Flight into Egypt (Henry O. Tanner painting, 1899)

Flight Into Egypt (1899)
Mary and Joseph flee for Egypt, Mary riding on a donkey, holding baby Jesus.
ArtistHenry Ossawa Tanner
Year1899 (1899)
MediumOil on canvas
Movementimpressionism, symbolism
SubjectHoly Family, Flight into Egypt
Dimensions50.2 cm × 64.8 cm (19 3/4 in × 25 1/2 in)
LocationDetroit Institute of Arts, Detroit
Accession69.452

Flight into Egypt was a painting by Henry Ossawa Tanner, created in Paris about 1899 and displayed at the Carnegie Institute that year, along with Judas.[1] The painting, a religious work, is an example of Tanner's symbolist paintings. The 1899 version was his first version of the painting.[2]

The painting shows the Holy Family fleeing to Egypt, to save the life of Jesus. The painting's themes were important to Tanner, and he would paint the story as many as 15 times across his lifetime.[3] Tanner's background was in the African Methodist Episcopal (A.M.E.), his father Benjamin Tucker Tanner a bishop in the church who wanted his son to follow into the ministry.[4] When Tanner persistently chose to paint, his father wanted him to pursue religious themes, to use his paintings as his ministerial voice.[4] Those religious interests included standing up for African Americans, who were living under prejudice.[4]

Tanner painted Flight into Egypt in such a way as to give it universal appeal. Thematically it stood up for the oppressed, through its theme of good people fleeing persecution. Further, its characters, were rendered indistinctly in the twilight, enough that it was difficult to pin them down as being from a particular race or ethnic group; people could imagine their own in the painting.[5]

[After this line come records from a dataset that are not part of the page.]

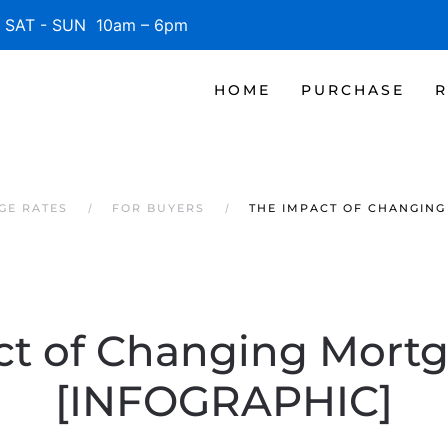
SAT - SUN 10am – 6pm
HOME
PURCHASE
R
GE RATES
FOR BUYERS
THE IMPACT OF CHANGING
ct of Changing Mortg
[INFOGRAPHIC]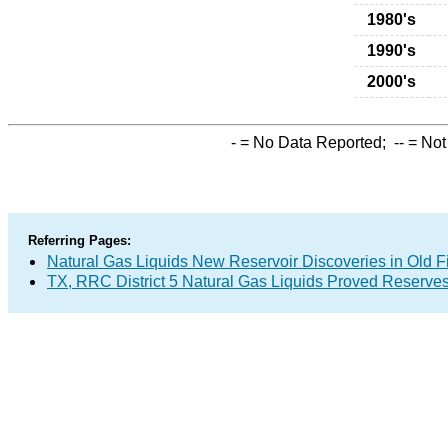
1980's
1990's
2000's
-
= No Data Reported;
--
= Not
Referring Pages:
Natural Gas Liquids New Reservoir Discoveries in Old F
TX, RRC District 5 Natural Gas Liquids Proved Reserve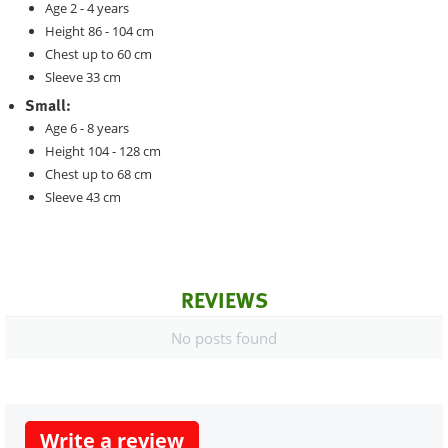
Age 2 - 4 years
Height 86 - 104 cm
Chest up to 60 cm
Sleeve 33 cm
Small:
Age 6 - 8 years
Height 104 - 128 cm
Chest up to 68 cm
Sleeve 43 cm
REVIEWS
No posts found
Write a review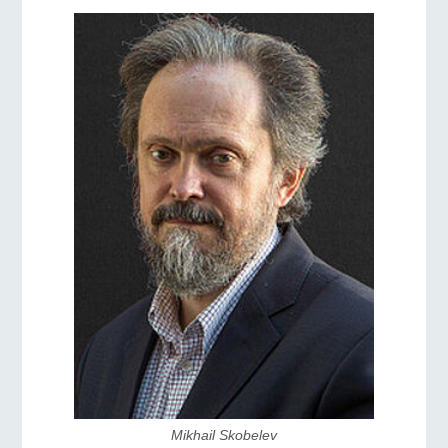
Mikhail Skobelev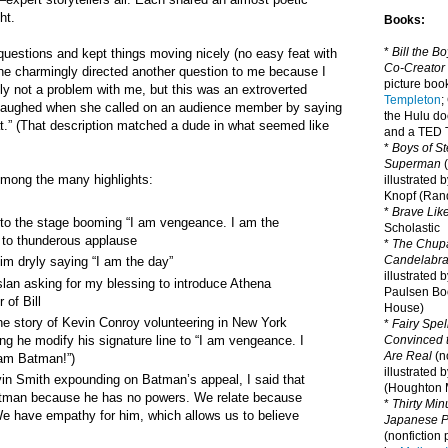
ht.
Books:
*
Bill the B
uestions and kept things moving nicely (no easy feat with
Co-Creator
she charmingly directed another question to me because I
picture book
ly not a problem with me, but this was an extroverted
Templeton
;
 laughed when she called on an audience member by saying
the Hulu d
t.” (That description matched a dude in what seemed like
and a TED T
*
Boys of St
Superman
(
Among the many highlights:
illustrated 
Knopf (Ra
*
Brave Lik
 to the stage booming “I am vengeance. I am the
Scholastic
 to thunderous applause
*
The Chupa
Candelabr
him dryly saying “I am the day”
illustrated 
lan asking for my blessing to introduce Athena
Paulsen Bo
 of Bill
House)
the story of Kevin Conroy volunteering in New York
*
Fairy Spel
ng he modify his signature line to “I am vengeance. I
Convinced t
Are Real
(no
 am Batman!”)
illustrated 
in Smith expounding on Batman’s appeal, I said that
(Houghton M
Batman because he has no powers. We relate because
*
Thirty Mi
e have empathy for him, which allows us to believe
Japanese Pi
(nonfiction 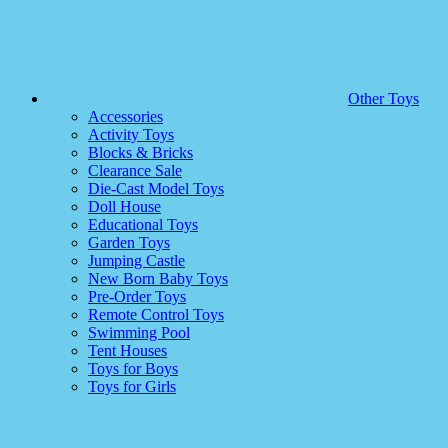
Other Toys
Accessories
Activity Toys
Blocks & Bricks
Clearance Sale
Die-Cast Model Toys
Doll House
Educational Toys
Garden Toys
Jumping Castle
New Born Baby Toys
Pre-Order Toys
Remote Control Toys
Swimming Pool
Tent Houses
Toys for Boys
Toys for Girls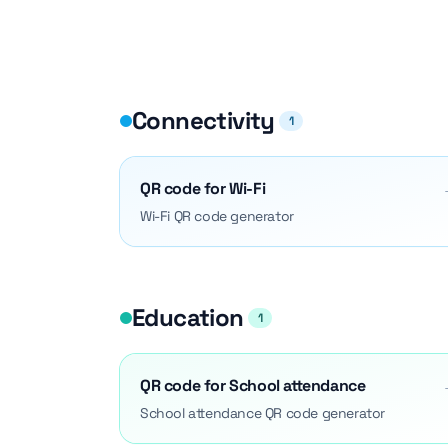
Connectivity
1
QR code for Wi-Fi
Wi-Fi QR code generator
Education
1
QR code for School attendance
School attendance QR code generator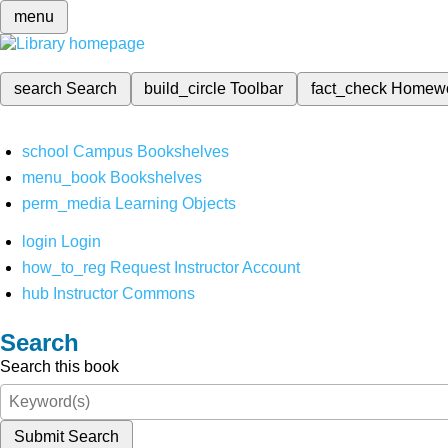
menu
search
Search
build_circle
Toolbar
fact_check
Homew
school
Campus Bookshelves
menu_book
Bookshelves
perm_media
Learning Objects
login
Login
how_to_reg
Request Instructor Account
hub
Instructor Commons
Search
Search this book
Submit Search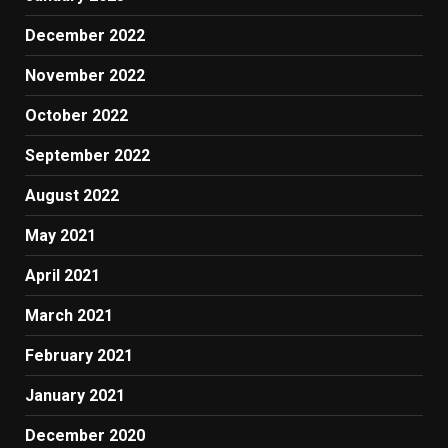
December 2022
November 2022
October 2022
September 2022
August 2022
May 2021
April 2021
March 2021
February 2021
January 2021
December 2020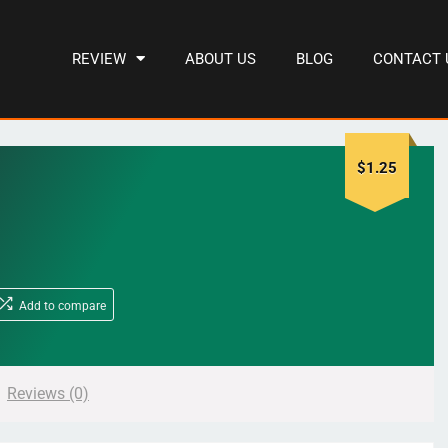
REVIEW
ABOUT US
BLOG
CONTACT 
$
1.25
Add to compare
Reviews (0)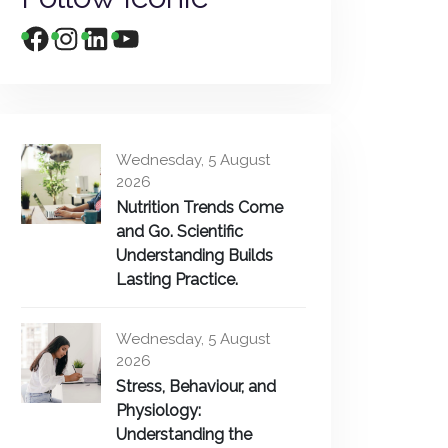
Wednesday, 5 August
2026
Nutrition Trends Come
and Go. Scientific
Understanding Builds
Lasting Practice.
Wednesday, 5 August
2026
Stress, Behaviour, and
Physiology:
Understanding the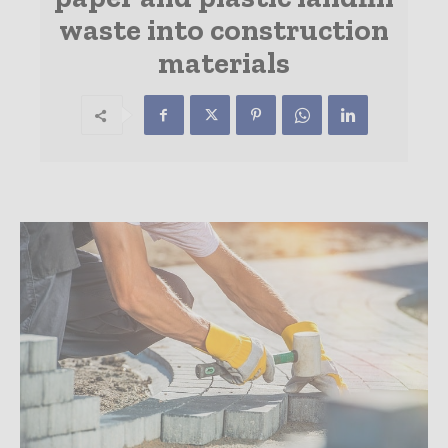
waste into construction
materials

  1. ^ Mosby, Dewey F. (1991). Henry Ossawa Tanner. Philadelphia Museum of Art. Philadelphia; New York: Philadelphia Museum of Art; Rizzoli International Publications. p. 41. ISBN 978-0-8478-1346-9.
  2. ^ Marley, Anna O. (2012). "Introduction". In Marley, Anna O. (ed.). Henry Ossawa Tanner: Modern Spirit. Berkeley: University of California Press. p. 32.
  3. ^ Mosby, Dewey F. (1991). Henry Ossawa Tanner. Philadelphia Museum of Art. Philadelphia; New York: Philadelphia Museum of Art; Rizzoli International Publications. pp. 172–173. ISBN 978-0-8478-1346-9.
  4. ^ a b c Harper, Jennifer J. (Autumn 1992). "The Early Religious Paintings of Henry Ossawa Tanner: A Study of the Influences of Church, Family, and Era". American Art. 6 (4). The University of Chicago Press on behalf of the Smithsonian American Art Museum: 69–72.
  5. ^ Mosby, Dewey F. (1991). Henry Ossawa Tanner. Philadelphia Museum of Art. Philadelphia; New York: Philadelphia Museum of Art; Rizzoli International Publications. pp. 172–173. ISBN 978-0-8478-1346-9. The lack of articulation in the faces of the figures and the unemphasized Christ Child, who is seen only as a bundle of cloth on Mary's lap, allows one to see them as ordinary people drawn from the crowds that hurried toward Bethlehem. The biblical figures become timeless travelers, whose anxious journey gives them a universality that extends even to the African-American migrants of Tanner's time.